Current debates surrounding the genesis of addiction have focused on physical and/or mental causes, but Wilshire looks at the topic from an entirely different perspective. Using a mix of spirituality, psychology, evolution and ecological awareness, he fashions a persuasive argument for why our society, like so many before it, has turned to artificial stimulants, depressants, and pleasures.
Adopting a position similar to Thoreau toward awareness of nature, Wilshire posits that humans are drawn to addictive substances because we’ve lost touch with the natural world, ignoring our embedded genetic memories and skimming across the surface of our surroundings.
Our hunter-gatherer physiology is poorly prepared for the onslaught of technology, and, as a result, we drift further away from knowledge of our natural selves.
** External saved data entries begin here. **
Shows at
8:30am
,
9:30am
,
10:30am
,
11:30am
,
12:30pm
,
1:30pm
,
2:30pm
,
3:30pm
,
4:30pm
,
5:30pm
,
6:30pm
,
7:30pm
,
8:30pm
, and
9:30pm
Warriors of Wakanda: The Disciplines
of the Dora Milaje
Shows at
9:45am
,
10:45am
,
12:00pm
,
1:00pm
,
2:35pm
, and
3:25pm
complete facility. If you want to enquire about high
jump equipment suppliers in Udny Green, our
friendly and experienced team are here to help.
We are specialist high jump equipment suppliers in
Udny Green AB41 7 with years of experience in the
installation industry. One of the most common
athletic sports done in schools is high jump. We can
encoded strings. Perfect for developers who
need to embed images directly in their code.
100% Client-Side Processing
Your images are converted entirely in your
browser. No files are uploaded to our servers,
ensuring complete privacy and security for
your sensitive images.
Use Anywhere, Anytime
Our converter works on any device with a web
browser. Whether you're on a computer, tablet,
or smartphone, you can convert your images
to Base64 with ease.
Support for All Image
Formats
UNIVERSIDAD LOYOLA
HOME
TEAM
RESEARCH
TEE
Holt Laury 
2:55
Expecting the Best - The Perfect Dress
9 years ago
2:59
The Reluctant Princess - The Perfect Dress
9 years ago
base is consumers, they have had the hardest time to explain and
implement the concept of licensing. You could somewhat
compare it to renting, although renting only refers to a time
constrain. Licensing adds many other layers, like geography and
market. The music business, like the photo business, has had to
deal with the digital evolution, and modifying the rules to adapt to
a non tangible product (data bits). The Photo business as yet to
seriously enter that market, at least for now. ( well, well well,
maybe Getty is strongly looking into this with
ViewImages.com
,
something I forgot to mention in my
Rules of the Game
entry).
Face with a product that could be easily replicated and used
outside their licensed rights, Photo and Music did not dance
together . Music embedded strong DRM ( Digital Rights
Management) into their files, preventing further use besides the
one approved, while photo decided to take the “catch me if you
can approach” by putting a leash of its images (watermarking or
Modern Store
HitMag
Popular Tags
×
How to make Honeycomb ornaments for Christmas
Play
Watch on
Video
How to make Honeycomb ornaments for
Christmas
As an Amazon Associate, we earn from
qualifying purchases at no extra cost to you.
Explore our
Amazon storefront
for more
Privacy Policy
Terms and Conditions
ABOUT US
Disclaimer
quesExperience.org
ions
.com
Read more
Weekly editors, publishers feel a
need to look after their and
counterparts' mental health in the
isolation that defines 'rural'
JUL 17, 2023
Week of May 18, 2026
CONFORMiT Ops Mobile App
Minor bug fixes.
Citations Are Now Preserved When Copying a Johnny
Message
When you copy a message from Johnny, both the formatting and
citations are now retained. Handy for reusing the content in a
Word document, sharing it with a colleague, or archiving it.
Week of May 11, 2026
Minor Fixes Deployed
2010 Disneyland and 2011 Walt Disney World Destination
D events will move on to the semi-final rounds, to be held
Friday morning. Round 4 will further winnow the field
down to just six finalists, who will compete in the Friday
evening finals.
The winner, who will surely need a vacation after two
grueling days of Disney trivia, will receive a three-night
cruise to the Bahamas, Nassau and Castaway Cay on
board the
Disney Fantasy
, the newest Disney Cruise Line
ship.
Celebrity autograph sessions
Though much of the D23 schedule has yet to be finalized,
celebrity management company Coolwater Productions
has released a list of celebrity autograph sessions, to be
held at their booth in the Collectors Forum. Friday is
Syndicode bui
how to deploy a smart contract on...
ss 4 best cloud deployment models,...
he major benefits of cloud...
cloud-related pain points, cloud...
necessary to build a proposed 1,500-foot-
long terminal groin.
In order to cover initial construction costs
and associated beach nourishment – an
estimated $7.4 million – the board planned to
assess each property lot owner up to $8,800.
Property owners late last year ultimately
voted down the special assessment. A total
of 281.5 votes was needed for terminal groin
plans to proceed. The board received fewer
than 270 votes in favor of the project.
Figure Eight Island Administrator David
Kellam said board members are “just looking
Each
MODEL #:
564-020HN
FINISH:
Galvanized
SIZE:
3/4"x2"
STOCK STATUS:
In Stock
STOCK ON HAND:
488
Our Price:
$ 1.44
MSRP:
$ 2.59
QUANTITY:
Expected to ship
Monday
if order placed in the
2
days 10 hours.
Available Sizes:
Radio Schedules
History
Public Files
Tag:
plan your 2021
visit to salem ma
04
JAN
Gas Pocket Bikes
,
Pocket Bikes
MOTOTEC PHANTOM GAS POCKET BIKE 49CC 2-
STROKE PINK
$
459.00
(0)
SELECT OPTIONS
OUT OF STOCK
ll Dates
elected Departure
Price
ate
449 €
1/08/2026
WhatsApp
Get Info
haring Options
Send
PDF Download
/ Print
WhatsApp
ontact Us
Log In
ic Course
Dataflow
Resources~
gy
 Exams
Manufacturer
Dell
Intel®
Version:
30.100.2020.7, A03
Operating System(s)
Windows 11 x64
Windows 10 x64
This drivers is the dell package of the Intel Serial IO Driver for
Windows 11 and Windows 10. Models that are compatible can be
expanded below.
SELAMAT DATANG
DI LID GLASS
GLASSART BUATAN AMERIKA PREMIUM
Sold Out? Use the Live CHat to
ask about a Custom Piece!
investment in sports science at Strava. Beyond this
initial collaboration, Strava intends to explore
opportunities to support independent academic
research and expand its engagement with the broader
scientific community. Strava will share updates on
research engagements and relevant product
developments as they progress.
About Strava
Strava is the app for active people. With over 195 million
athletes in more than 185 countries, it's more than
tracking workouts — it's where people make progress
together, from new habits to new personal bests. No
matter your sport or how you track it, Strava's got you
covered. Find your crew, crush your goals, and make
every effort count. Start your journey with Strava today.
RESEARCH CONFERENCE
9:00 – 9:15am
According to Wilshire, each of us has a “wild hunger” that is unsatisfied by the neatly packaged food that we consume and by the isolation that cars and air-conditioned buildings bring. We are suffering from ecstasy deprivation, something, which was once satiated by contact with the natural world and can only now, unless we tune into the world, be replaced by addiction to drugs, alcohol, sex, and even technology.
At its best, Wild Hunger sparks contemplation not only on the issue of addiction, but also on the topic of how far we’ve strayed in thought and deed from our ancestors. The book falters only when the author attempts to underscore his points by including long passages about a walk he took with his dog once—a device which proves to be precious and unnecessary. Even if one doesn’t agree with all of Wilshire’s conclusions, his passion, reason and earnest hope for the future of humankind make this a compelling read.